Meta is aggressively ramping up its artificial intelligence efforts in a bid to catch up to rivals like Google, Microsoft, and OpenAI. The social media giant has introduced a new text-to-image model called CM3leon that it claims achieves state-of-the-art performance for generating images from text prompts. But it’s not yet available for testing or commercial use.
CM3leon marks a breakthrough for Meta’s AI capabilities. The model can not only generate high-fidelity images from text descriptions, but also write coherent captions for existing images. This lays the groundwork for more advanced image understanding models in the future.
Meta is leveraging its formidable data science team and computing infrastructure to advance state-of-the-art models like CM3leon. While diffusion-based AI like MidJourney’s has grabbed headlines, Meta is betting on autoregressive transformer architectures (the same tech used by ChatGPT). The company claims CM3leon needs 5x less training compute than other comparable methods.

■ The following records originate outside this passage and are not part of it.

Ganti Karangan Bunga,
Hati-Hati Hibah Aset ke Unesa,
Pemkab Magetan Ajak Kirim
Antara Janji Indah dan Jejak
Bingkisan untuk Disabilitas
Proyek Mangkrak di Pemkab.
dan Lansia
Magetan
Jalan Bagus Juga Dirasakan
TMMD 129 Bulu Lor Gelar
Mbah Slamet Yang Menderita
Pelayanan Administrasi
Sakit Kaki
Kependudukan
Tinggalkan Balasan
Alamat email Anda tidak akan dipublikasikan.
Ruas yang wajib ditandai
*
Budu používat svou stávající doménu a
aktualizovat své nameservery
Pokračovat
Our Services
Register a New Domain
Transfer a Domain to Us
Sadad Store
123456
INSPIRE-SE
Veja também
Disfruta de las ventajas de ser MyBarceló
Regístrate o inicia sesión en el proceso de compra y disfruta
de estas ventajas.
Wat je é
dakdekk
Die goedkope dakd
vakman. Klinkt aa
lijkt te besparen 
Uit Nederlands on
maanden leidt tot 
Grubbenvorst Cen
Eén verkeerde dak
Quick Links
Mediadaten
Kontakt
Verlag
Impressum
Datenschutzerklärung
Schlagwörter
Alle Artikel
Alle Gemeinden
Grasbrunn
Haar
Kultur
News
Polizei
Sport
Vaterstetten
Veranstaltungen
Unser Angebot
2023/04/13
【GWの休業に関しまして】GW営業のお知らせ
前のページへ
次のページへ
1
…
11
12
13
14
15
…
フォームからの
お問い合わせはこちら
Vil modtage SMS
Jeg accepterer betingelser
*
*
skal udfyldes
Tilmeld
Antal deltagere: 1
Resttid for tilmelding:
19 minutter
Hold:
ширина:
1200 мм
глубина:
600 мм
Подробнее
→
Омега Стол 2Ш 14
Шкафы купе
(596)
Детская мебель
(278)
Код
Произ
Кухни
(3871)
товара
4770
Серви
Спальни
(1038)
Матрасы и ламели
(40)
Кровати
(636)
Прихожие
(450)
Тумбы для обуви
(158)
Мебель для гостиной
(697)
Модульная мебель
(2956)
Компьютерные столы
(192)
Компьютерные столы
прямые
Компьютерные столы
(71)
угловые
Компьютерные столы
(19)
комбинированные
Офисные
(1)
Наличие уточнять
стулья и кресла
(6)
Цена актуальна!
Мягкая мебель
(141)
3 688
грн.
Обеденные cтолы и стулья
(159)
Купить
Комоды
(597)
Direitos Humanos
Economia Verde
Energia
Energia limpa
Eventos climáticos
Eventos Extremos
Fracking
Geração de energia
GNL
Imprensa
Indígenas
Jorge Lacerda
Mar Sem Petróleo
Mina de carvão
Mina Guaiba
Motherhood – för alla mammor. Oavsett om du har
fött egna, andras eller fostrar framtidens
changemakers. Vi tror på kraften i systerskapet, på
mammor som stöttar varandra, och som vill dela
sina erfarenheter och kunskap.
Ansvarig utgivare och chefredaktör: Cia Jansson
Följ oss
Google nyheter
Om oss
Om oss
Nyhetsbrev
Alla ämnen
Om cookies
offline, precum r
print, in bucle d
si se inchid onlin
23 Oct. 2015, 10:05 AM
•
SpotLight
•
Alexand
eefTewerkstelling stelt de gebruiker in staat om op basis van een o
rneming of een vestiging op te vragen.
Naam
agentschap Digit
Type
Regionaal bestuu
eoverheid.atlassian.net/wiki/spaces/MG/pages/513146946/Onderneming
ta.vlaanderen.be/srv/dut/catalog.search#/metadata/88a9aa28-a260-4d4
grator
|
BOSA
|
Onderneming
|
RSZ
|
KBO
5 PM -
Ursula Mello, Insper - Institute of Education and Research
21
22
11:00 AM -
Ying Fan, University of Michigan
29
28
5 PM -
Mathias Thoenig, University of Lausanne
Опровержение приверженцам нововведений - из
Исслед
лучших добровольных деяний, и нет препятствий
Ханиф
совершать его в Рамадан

In head-to-head comparisons, CM3leon appears to handle complex objects and constraints in text prompts better than models like OpenAI’s DALL-E 2, and even Midjourney. Images shared by Meta show that its new text-to-image generator is capable of accurately representing the human anatomy (no more spaghetti hands) and can even render accurate text (no more random words in AI images)

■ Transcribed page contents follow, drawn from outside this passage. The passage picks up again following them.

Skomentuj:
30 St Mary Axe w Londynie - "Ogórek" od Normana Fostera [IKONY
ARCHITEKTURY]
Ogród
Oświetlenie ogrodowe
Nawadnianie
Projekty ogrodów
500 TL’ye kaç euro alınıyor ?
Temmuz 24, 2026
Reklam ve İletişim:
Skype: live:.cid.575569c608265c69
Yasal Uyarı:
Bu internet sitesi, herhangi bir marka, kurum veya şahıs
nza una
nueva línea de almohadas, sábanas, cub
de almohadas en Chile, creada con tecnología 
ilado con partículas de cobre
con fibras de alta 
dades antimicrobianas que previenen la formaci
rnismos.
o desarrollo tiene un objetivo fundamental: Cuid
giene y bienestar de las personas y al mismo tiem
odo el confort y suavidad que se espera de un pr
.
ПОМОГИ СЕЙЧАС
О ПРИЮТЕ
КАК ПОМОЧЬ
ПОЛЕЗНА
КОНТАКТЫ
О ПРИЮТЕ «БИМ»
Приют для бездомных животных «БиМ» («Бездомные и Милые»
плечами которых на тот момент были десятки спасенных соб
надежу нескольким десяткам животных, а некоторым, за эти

CM3leon also provides advanced pictures that could let users create more accurate representations of their ideas: Text to image, image to image, structure-guided image editing, object to image, segmentation to image and super-resolution upscaling are some features that are not available in any generator other than Stable Diffusion using Controlnet.
Rumors of a new LLM
Meta is also reportedly planning to release a commercial version of its LLaMA natural language model to outside developers, according to sources cited by the Financial Times. If true, this will allow startups and enterprises to build custom applications powered by Meta’s AI, putting the social media behemoth in direct competition against ChatGPT (OpenAI-Microsoft), Bard (Google), and Claude v2 (Anthropic-Google)
Meta’s focus seems to be pivoting strongly towards AI across all its apps even though it has claimed to be also heavily focused on its metaverse projects. Earlier this year, the company set up a dedicated generative AI unit led by Chief Product Officer Chris Cox. Meta is also working on AI tools that generate better ads to target users.

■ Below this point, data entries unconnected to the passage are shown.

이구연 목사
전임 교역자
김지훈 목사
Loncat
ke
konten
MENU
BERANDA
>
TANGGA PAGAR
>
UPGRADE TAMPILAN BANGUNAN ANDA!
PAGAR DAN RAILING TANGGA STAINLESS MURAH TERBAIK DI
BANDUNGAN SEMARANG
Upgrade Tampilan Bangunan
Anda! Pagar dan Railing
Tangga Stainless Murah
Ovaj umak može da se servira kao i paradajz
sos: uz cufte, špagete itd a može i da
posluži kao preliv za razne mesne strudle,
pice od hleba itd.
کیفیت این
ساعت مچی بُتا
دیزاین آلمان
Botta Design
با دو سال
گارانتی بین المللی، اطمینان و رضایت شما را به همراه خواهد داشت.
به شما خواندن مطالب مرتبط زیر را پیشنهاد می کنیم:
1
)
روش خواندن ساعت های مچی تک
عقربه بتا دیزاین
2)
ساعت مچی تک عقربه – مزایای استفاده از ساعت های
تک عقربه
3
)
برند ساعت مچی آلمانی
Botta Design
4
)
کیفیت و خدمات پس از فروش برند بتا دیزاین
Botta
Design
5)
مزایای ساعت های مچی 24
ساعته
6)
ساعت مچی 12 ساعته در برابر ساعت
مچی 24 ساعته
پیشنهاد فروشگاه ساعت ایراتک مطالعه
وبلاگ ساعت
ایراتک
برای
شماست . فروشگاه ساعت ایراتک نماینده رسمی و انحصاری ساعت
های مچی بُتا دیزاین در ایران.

By open-sourcing key models like the leaked LLaMA LLM (the world’s largest, most advanced, open source LLM available), Meta aims to catalyze innovation from developers worldwide to improve the technology. This contrasts with the closed-off approach of competitors like OpenAI. However, monetization of Meta’s models remains a possibility down the line.
The flurry of AI activity comes as Meta struggles with sinking stock value and controversies around privacy and misinformation stemming from activity on Facebook, which remains the company’s biggest platform. Meta CEO Mark Zuckerberg believes that this heavy investment in generative AI aligns with the company’s vision for the metaverse and could open up new revenue streams.
Meta also recently launched Threads, a Twitter clone that is seeing rapid user growth, outpacing that achieved by OpenAI after the launch of ChatGPT. It has also proven to be adept at taking key elements of previous technologies, improving them, and creating successful products that almost kill its competitors on the ground they created.
With new models like CM3leon showing promising performance, Meta seems determined to aggressively pursue AI to reshape its future, after leaving investors unimpressed with its metaverse endeavors. The race to lead generative AI just got a new runner.